## The exercise:
Please return every line below without changing a single character.

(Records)
** start **
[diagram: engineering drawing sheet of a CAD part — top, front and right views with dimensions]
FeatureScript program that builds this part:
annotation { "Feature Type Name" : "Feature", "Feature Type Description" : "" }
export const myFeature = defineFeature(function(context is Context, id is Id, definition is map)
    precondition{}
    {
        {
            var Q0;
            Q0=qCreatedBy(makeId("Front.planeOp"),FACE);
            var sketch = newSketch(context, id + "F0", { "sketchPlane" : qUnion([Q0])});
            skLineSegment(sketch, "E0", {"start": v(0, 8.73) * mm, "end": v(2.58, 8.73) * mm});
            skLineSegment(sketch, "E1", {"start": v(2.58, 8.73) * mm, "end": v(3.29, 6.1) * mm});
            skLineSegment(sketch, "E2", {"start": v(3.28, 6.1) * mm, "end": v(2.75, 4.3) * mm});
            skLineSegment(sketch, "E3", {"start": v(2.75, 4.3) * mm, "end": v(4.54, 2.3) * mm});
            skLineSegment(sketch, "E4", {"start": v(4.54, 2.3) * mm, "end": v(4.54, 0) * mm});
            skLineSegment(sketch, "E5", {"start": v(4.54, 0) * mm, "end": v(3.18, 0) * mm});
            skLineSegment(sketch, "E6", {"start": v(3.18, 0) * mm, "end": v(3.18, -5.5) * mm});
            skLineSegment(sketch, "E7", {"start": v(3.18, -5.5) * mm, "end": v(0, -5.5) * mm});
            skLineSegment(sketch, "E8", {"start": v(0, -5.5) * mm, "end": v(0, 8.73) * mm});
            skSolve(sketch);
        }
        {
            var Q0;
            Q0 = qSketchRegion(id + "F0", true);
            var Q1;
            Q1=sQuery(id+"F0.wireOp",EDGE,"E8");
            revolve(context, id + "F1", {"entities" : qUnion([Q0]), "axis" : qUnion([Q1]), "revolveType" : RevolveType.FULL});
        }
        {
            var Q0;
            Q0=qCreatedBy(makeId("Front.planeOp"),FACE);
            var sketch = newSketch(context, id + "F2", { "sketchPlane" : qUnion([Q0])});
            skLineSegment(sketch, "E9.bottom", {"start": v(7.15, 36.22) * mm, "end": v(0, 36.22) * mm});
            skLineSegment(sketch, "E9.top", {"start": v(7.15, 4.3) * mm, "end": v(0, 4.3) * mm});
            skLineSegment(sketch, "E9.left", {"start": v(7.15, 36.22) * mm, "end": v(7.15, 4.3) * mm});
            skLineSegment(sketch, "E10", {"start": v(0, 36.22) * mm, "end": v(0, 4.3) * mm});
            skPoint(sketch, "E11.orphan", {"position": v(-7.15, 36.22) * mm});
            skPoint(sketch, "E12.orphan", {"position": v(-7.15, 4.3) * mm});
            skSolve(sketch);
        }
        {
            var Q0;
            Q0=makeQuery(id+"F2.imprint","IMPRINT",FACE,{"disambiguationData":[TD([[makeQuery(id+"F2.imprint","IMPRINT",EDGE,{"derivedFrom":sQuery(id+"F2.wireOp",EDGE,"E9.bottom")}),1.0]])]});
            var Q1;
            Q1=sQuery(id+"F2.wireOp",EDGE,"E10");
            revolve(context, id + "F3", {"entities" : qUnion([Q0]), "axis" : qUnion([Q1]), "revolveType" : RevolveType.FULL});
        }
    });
** end **
## Answer to this problem:
[diagram: engineering drawing sheet of a CAD part — top, front and right views with dimensions]
FeatureScript program that builds this part:
annotation { "Feature Type Name" : "Feature", "Feature Type Description" : "" }
export const myFeature = defineFeature(function(context is Context, id is Id, definition is map)
    precondition{}
    {
        {
            var Q0;
            Q0=qCreatedBy(makeId("Front.planeOp"),FACE);
            var sketch = newSketch(context, id + "F0", { "sketchPlane" : qUnion([Q0])});
            skLineSegment(sketch, "E0", {"start": v(0, 8.73) * mm, "end": v(2.58, 8.73) * mm});
            skLineSegment(sketch, "E1", {"start": v(2.58, 8.73) * mm, "end": v(3.29, 6.1) * mm});
            skLineSegment(sketch, "E2", {"start": v(3.28, 6.1) * mm, "end": v(2.75, 4.3) * mm});
            skLineSegment(sketch, "E3", {"start": v(2.75, 4.3) * mm, "end": v(4.54, 2.3) * mm});
            skLineSegment(sketch, "E4", {"start": v(4.54, 2.3) * mm, "end": v(4.54, 0) * mm});
            skLineSegment(sketch, "E5", {"start": v(4.54, 0) * mm, "end": v(3.18, 0) * mm});
            skLineSegment(sketch, "E6", {"start": v(3.18, 0) * mm, "end": v(3.18, -5.5) * mm});
            skLineSegment(sketch, "E7", {"start": v(3.18, -5.5) * mm, "end": v(0, -5.5) * mm});
            skLineSegment(sketch, "E8", {"start": v(0, -5.5) * mm, "end": v(0, 8.73) * mm});
            skSolve(sketch);
        }
        {
            var Q0;
            Q0 = qSketchRegion(id + "F0", true);
            var Q1;
            Q1=sQuery(id+"F0.wireOp",EDGE,"E8");
            revolve(context, id + "F1", {"entities" : qUnion([Q0]), "axis" : qUnion([Q1]), "revolveType" : RevolveType.FULL});
        }
        {
            var Q0;
            Q0=qCreatedBy(makeId("Front.planeOp"),FACE);
            var sketch = newSketch(context, id + "F2", { "sketchPlane" : qUnion([Q0])});
            skLineSegment(sketch, "E9.bottom", {"start": v(7.15, 36.22) * mm, "end": v(0, 36.22) * mm});
            skLineSegment(sketch, "E9.top", {"start": v(7.15, 4.3) * mm, "end": v(0, 4.3) * mm});
            skLineSegment(sketch, "E9.left", {"start": v(7.15, 36.22) * mm, "end": v(7.15, 4.3) * mm});
            skLineSegment(sketch, "E10", {"start": v(0, 36.22) * mm, "end": v(0, 4.3) * mm});
            skPoint(sketch, "E11.orphan", {"position": v(-7.15, 36.22) * mm});
            skPoint(sketch, "E12.orphan", {"position": v(-7.15, 4.3) * mm});
            skSolve(sketch);
        }
        {
            var Q0;
            Q0=makeQuery(id+"F2.imprint","IMPRINT",FACE,{"disambiguationData":[TD([[makeQuery(id+"F2.imprint","IMPRINT",EDGE,{"derivedFrom":sQuery(id+"F2.wireOp",EDGE,"E9.bottom")}),1.0]])]});
            var Q1;
            Q1=sQuery(id+"F2.wireOp",EDGE,"E10");
            revolve(context, id + "F3", {"entities" : qUnion([Q0]), "axis" : qUnion([Q1]), "revolveType" : RevolveType.FULL});
        }
    });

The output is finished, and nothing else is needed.